Convertible & Preferreds (+$7 million) and gold and natural resources (+$4 million) were the only subgroups to post a weekly inflow under equity mutual funds. Convertible & Preferreds realized their second weekly inflow in three weeks after recording four weeks of positive performance in the last five.

Conventional Fixed Income Funds

Conventional taxable-fixed income funds realized a weekly outflow of $855 million—marking their seventh straight outflow. The macro-group logged a positive 1.57% on average—their fifth consecutive week of gains.
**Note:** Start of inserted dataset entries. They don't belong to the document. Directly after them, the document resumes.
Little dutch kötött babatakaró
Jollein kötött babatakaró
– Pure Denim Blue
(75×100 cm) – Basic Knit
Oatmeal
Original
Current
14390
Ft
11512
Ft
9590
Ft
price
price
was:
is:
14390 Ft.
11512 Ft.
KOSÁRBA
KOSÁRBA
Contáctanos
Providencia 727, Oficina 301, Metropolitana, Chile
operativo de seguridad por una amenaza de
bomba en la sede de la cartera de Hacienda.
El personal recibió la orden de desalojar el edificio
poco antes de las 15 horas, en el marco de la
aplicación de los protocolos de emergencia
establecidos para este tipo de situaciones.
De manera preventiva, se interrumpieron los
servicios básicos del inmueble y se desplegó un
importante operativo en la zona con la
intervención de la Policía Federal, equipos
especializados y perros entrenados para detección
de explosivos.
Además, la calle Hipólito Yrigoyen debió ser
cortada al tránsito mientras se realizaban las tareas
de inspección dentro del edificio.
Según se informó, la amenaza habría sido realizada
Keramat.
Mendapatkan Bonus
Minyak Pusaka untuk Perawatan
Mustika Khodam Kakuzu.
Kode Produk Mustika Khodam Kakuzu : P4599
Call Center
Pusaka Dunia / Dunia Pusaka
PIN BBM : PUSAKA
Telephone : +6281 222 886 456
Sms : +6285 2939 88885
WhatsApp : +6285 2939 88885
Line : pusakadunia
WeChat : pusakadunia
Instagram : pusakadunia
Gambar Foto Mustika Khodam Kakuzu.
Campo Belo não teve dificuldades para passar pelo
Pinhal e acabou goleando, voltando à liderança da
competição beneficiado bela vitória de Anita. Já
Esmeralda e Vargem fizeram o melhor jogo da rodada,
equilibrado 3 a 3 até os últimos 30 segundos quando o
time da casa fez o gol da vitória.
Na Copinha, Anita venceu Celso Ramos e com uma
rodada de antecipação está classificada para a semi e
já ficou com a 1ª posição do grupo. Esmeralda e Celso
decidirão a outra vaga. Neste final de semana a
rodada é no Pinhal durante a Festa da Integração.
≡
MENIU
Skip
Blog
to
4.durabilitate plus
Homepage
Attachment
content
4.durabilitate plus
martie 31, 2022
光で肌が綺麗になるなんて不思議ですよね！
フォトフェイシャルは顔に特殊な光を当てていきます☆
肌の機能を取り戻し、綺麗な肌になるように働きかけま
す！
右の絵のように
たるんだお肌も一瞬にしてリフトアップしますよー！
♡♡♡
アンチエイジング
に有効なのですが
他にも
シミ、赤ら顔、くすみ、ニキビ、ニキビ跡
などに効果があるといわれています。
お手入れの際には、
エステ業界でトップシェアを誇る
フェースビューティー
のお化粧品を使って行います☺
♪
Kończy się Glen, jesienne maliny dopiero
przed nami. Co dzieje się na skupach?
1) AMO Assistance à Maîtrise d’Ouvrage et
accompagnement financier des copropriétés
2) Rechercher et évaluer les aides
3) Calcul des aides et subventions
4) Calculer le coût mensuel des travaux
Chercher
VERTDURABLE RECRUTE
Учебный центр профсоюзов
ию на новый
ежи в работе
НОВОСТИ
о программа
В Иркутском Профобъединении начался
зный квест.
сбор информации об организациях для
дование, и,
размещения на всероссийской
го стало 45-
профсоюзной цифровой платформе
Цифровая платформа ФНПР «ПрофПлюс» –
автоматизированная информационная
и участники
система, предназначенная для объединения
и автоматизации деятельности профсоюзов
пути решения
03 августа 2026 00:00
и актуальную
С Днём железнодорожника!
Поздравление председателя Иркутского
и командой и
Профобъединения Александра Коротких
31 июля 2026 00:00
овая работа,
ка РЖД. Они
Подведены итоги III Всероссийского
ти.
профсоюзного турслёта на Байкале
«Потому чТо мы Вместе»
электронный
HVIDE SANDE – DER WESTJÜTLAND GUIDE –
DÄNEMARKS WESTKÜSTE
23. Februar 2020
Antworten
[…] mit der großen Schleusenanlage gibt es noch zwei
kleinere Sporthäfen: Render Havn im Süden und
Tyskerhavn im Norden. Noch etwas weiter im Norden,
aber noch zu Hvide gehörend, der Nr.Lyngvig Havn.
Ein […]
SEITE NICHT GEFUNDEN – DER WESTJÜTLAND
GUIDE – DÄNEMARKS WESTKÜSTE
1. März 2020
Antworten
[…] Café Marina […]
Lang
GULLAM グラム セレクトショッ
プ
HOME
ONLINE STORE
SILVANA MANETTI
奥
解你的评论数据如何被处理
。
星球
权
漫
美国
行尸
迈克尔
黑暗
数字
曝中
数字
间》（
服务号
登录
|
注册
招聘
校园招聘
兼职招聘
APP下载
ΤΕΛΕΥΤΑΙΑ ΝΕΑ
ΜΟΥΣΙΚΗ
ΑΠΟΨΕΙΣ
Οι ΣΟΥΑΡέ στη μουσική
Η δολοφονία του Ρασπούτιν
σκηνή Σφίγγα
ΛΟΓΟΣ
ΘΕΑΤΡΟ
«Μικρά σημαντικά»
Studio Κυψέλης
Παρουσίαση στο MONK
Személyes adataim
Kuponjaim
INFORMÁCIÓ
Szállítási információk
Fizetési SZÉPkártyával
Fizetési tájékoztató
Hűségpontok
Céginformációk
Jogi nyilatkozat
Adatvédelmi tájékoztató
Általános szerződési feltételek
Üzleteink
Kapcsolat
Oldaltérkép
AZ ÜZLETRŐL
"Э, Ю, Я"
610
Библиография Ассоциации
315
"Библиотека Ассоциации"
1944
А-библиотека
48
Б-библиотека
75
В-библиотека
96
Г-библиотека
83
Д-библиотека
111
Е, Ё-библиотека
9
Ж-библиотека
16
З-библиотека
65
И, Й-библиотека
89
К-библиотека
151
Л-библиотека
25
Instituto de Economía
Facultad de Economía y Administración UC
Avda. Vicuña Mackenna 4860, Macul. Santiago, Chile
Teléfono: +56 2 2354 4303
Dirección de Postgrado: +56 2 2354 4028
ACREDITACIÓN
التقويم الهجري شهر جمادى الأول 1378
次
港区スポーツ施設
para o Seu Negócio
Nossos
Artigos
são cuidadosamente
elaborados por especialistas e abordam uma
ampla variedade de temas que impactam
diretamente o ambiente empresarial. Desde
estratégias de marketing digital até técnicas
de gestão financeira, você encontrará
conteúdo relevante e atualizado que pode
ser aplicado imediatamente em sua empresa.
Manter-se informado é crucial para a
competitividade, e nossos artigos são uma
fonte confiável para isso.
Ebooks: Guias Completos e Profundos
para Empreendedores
Conventional corporate-investment grade funds (-$1.4 billion), balanced funds (-$361 million), and corporate-mortgage (-$298 million) reported the largest weekly outflows under taxable fixed income conventional funds. Corporate-investment grade mutual funds witnessed their sixth straight weekly outflow after logging seven consecutive weeks of inflows. The subgroup logged a positive 1.64% on average over the last week.

Conventional corporate-high yield (+$922 million), government-Treasury & mortgage (+$200 million), and government-Treasury (+$126 million) were the only taxable fixed income macro-group to produce inflows. Corporate-high yield funds attracted their largest total weekly inflow since August 2022, ending seven weeks of consecutive outflows.

Municipal bond conventional funds (ex-ETFs) returned a positive 1.12% over the fund-flows week—their fifth week of gains in six. The subgroup experienced $397 million in outflows, marking the seventh straight week of outflows.